You ever have a feeling you shouldn't continue to do something but you can't stop yourself, at my age back so many years ago how on earth was I suppose to know? I was young and I hadn't seen the world or the hurt that laid within the lands that spread all around me. When you peer out the window of yours as I did on so many evenings before I drift asleep you can see so much beauty. I remember the way the grass blades grew straight up in that yard with a distinctive small fold in the middle of it as it grew toward the sky it would narrow towards the end. Grass reminds me of coolness of the skin. I remember one morning not many days after the rose incident laying with my cheek on the soft cool grass one morning as the sun warmed the air. The way it made my skin feel cool and clean.

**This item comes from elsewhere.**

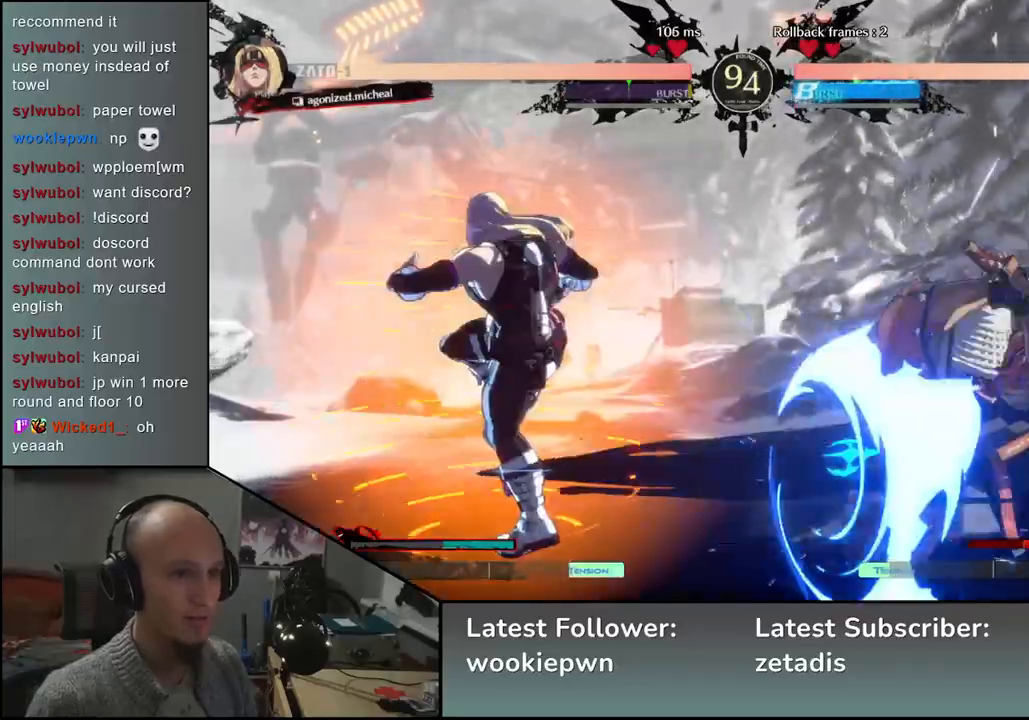
{"buttons": [], "left_stick": "down-right", "events": []}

I could hear in the distance the low chanting . I knew the slaves often sung to pass the long hours. I heard my mom sing but nothing like the smooth deep rhythm you can hear from the fields on a hot day. Did they sing to pass the time I wonder or was it to communicate with each other when talking was prohibited on production days. I glance in the direction the song is coming from. Its about a river winding north, I can't point out anyone in particular singing. I knew a lot of them by name but some just by faces. My favorite 2 people on this plantation is Mrs. Janet and the main cook slave, we just call her Mama J. She is a tall big woman. I often wonder if she ate food all day as she cooked. She smells of bacon and eggs and flour and sugar.

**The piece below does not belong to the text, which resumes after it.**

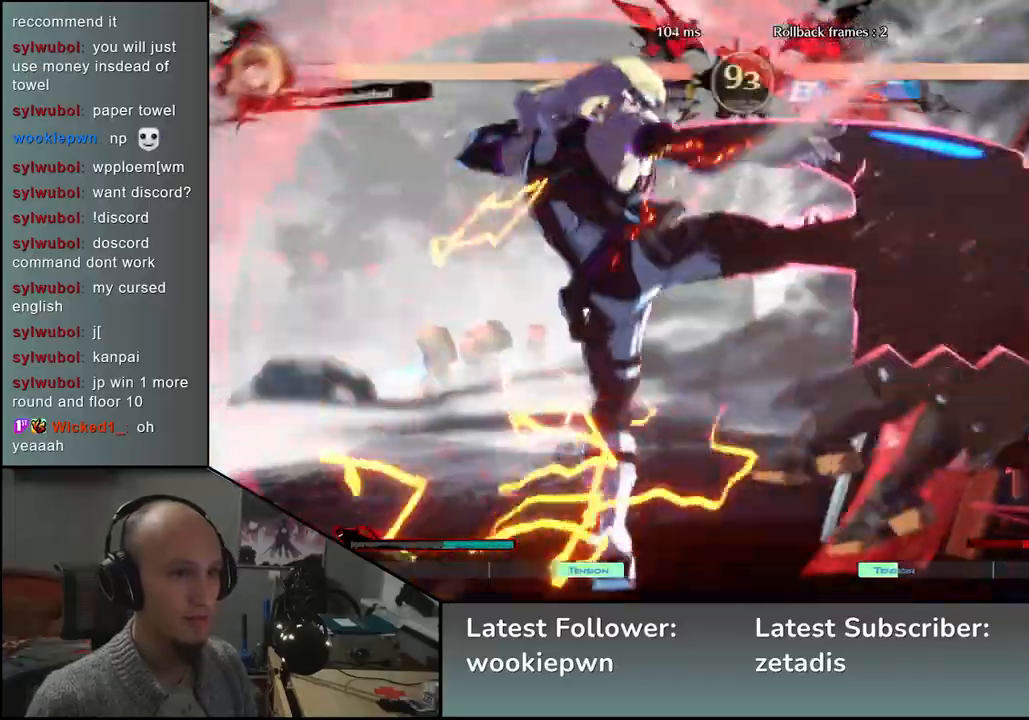
{"buttons": [], "left_stick": "down-right", "events": []}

The brick to the steps leading up to the old wooden floor were as natural without paint as they could be. The door painted white with 6 vertical boards nailed with a diagonal board to make a makeshift door for the kitchen, I noticed the paint chipped and peeled here and there.
The kitchen house was separate from the main house, behind it, separated by a small vegetable garden. The appeal of it was simple and practical. Always the smoke that rolled out of the chimney to it made my stomach growl.

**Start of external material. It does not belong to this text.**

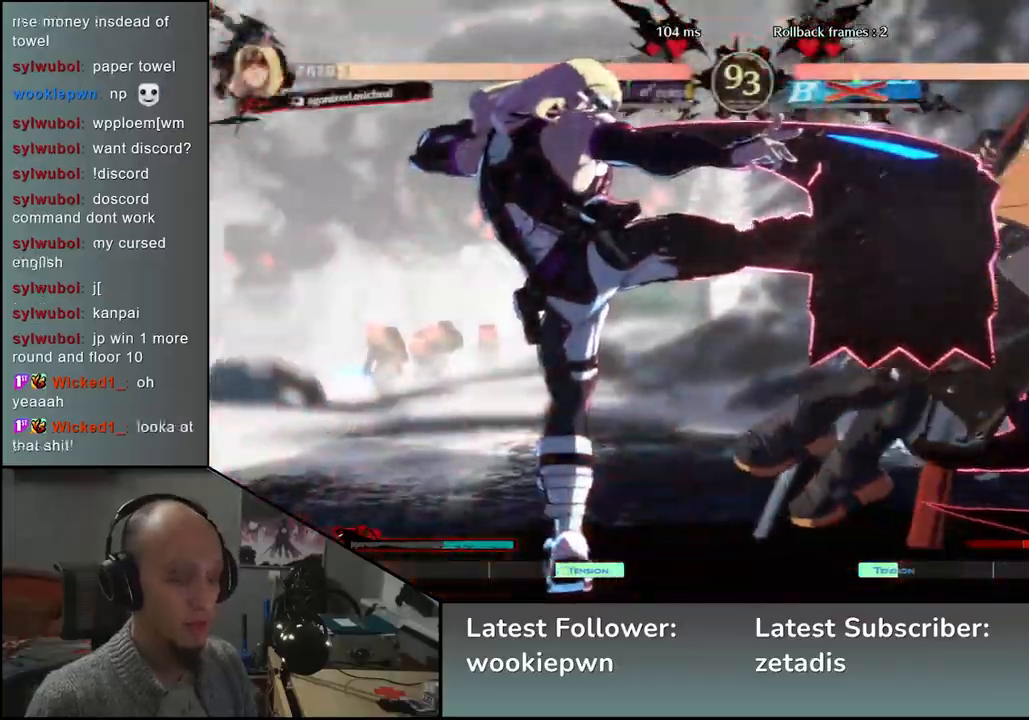
{"buttons": [], "left_stick": "down-right", "events": []}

I ran through that painted white door the bricks felt cool and rough to my bare feet. It smelled of butter and sugar, warm butter. Mama J turned halfway around as if she was ready to chastise someone. Her forehead wrinkled and cleared her throat. She turned back around and tapped on the pantry door she stood beside.
"Come on out boy" Mama J said in a voice of relief.
The door creaked open, I watched as a figure emerged from out of the darkness of the small pantry. I felt my eyes go completely wide open. Malachi stepped out I felt my face turn the color of the very blood that runs through me. Malachi stood there completely shirtless. His pants stained with mud and what looked to be blood. I ran in there almost giggling only a minute ago... now I stood there horrified.
"Sparrow hand me the butter" Mama J demanded, I reached for the bowl of melted butter, my hands felt shaky, " no girl the cold butter right over by the apples" Confused and mostly fluster I grabbed it and handed it to her while keeping my eyes on the floor. It felt inappropriate to look at a boy shirtless that close to me.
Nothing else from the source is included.